Por Lino Maia
Como foi e é sobejamente reconhecido, os grupos profissionais, de ajuda direta e de serviços, têm demonstrado grande integridade e compromisso nesta crise. A responsabilidade profissional emerge nas pessoas que cultivam determinados valores e modo de conceber a sua profissão. Um profissional é alguém dotado de capacidades técnicas e éticas suficientes para se comprometer com as pessoas de uma comunidade e levar-lhes um bem, um benefício. Quem não assume os ditos valores e virtudes não estará disposto a arriscar.
De todos os grupos, os grandes protagonistas da crise gerada pelo Covid-19 têm sido os profissionais de saúde, especialmente os do âmbito hospitalar. Por vários motivos. O mais visível foram os riscos para a própria saúde que provocou internamentos e medidas especiais. Além disso, pela dificuldade de contar com meios materiais e humanos para fazer face à pandemia, os profissionais foram expostos a jornadas intensivas e ao contágio.
Na verdade, tem havido outros cenários que não são secundários, mas paralelos e igualmente importantes. A crise tem revelado quem são realmente os profissionais essenciais que geram um bem social. Com grande destaque, os trabalhadores dos lares. Mas também o pessoal de supermercados, transportes, limpezas, cuidadores e auxiliares geriátricos, zeladores, educadores, trabalhadores sociais, psicólogos, professores, polícias, cuidadores sociais… e tantas outras pessoas que talvez não estejam a receber nem a proteção nem o reconhecimento pelo seu compromisso leal em ocasiões de heroicidade. Sem eles a população teria ficado exposta sem remédio à fome, a mais prejuízos para a sua saúde, à precariedade e à desproteção em geral frente à pandemia.
Trona-se imprescindível também uma reflexão coletiva de todos os aspetos atingidos nesta crise, reconhecendo que, com a saúde biológica, estão em jogo outros fatores de saúde como são os psicossociais. A consequência mais imediata, que já se fez notar, é o aumento das desigualdades sociais, que agrava a vulnerabilidade das pessoas que já eram frágeis, e deixa em situação de debilidade muitas outras. E a desigualdade de género, por serem as mulheres as mais prejudicadas nesta crise, pelo seu inestimável papel de cuidadoras nos âmbitos público, social e privado. Daí a importância de que, além do reconhecimento legal, se lhes dê a visibilidade económica e social que merecem.
Existiram conflitos de caráter ético (e, em certas ocasiões, também legal) entre a responsabilidade de atenção à população e a segurança e o cuidado da sua saúde. Não é aceitável abusar do caráter vocacional e solidário e permitir que as pessoas trabalhem em condições limites e/ou de desproteção ou sobre-exposição à fadiga e ao stress crónico.
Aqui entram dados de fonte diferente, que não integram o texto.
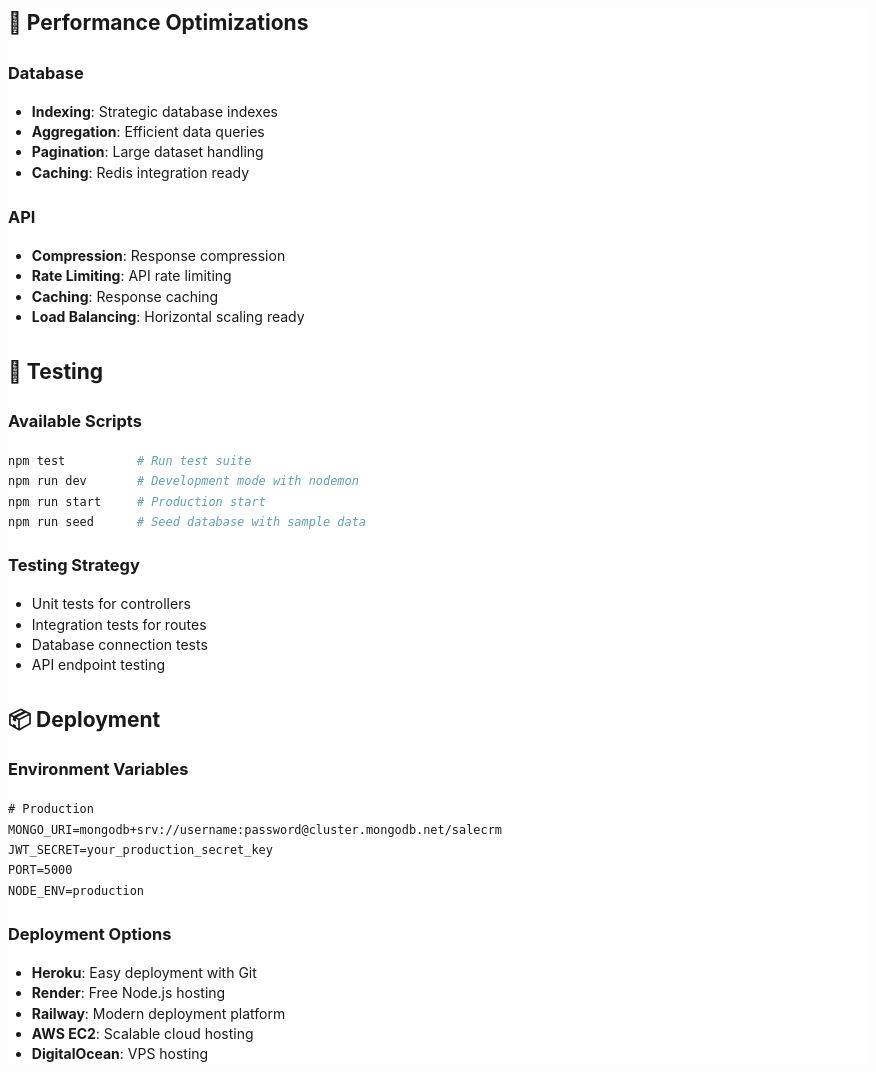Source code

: ## 🚀 Performance Optimizations

### Database
- **Indexing**: Strategic database indexes
- **Aggregation**: Efficient data queries
- **Pagination**: Large dataset handling
- **Caching**: Redis integration ready

### API
- **Compression**: Response compression
- **Rate Limiting**: API rate limiting
- **Caching**: Response caching
- **Load Balancing**: Horizontal scaling ready

## 🧪 Testing

### Available Scripts
```bash
npm test          # Run test suite
npm run dev       # Development mode with nodemon
npm run start     # Production start
npm run seed      # Seed database with sample data
```

### Testing Strategy
- Unit tests for controllers
- Integration tests for routes
- Database connection tests
- API endpoint testing

## 📦 Deployment

### Environment Variables
```env
# Production
MONGO_URI=mongodb+srv://username:password@cluster.mongodb.net/salecrm
JWT_SECRET=your_production_secret_key
PORT=5000
NODE_ENV=production
```

### Deployment Options
- **Heroku**: Easy deployment with Git
- **Render**: Free Node.js hosting
- **Railway**: Modern deployment platform
- **AWS EC2**: Scalable cloud hosting
- **DigitalOcean**: VPS hosting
Em virtude da própria segurança, também não é correto negar-se a atender necessidades que não podem ser prestadas através do teletrabalho. Como sempre, os extremos não costumam ser a melhor opção em situações de conflitos de valor. Terá faltado a decisão de promover cursos de ação para distribuir as equipas de proteção em função do risco e não do status ou da categoria profissional e para facilitar o acompanhamento pessoal e emocional dos profissionais. Também nos momentos em que se requer mobilidade ou mudanças na atividade laboral para atender necessidades urgentes.
A situação tão intensa que vivem as equipas profissionais e as pessoas atingidas gravemente pela crise, pelas circunstâncias e condições em que adoecem e falecem as pessoas, e as solicitações imprevistas de mobilidade e mudanças na atividade laboral para cobrir necessidades importantes e urgentes, coloca-os em grave risco emocional que não tem sido suficientemente valorizado na hora de estabelecer medidas de proteção e de apoio emocional. A responsabilidade não é apenas dos profissionais: é também das entidades e instituições, que têm o dever de procurar e distribuir de maneira eficiente os meios existentes (humanos e materiais) para que a população e os profissionais que, nesta situação, mais riscos físicos e emocionais sofrem, sejam protegidos prioritariamente.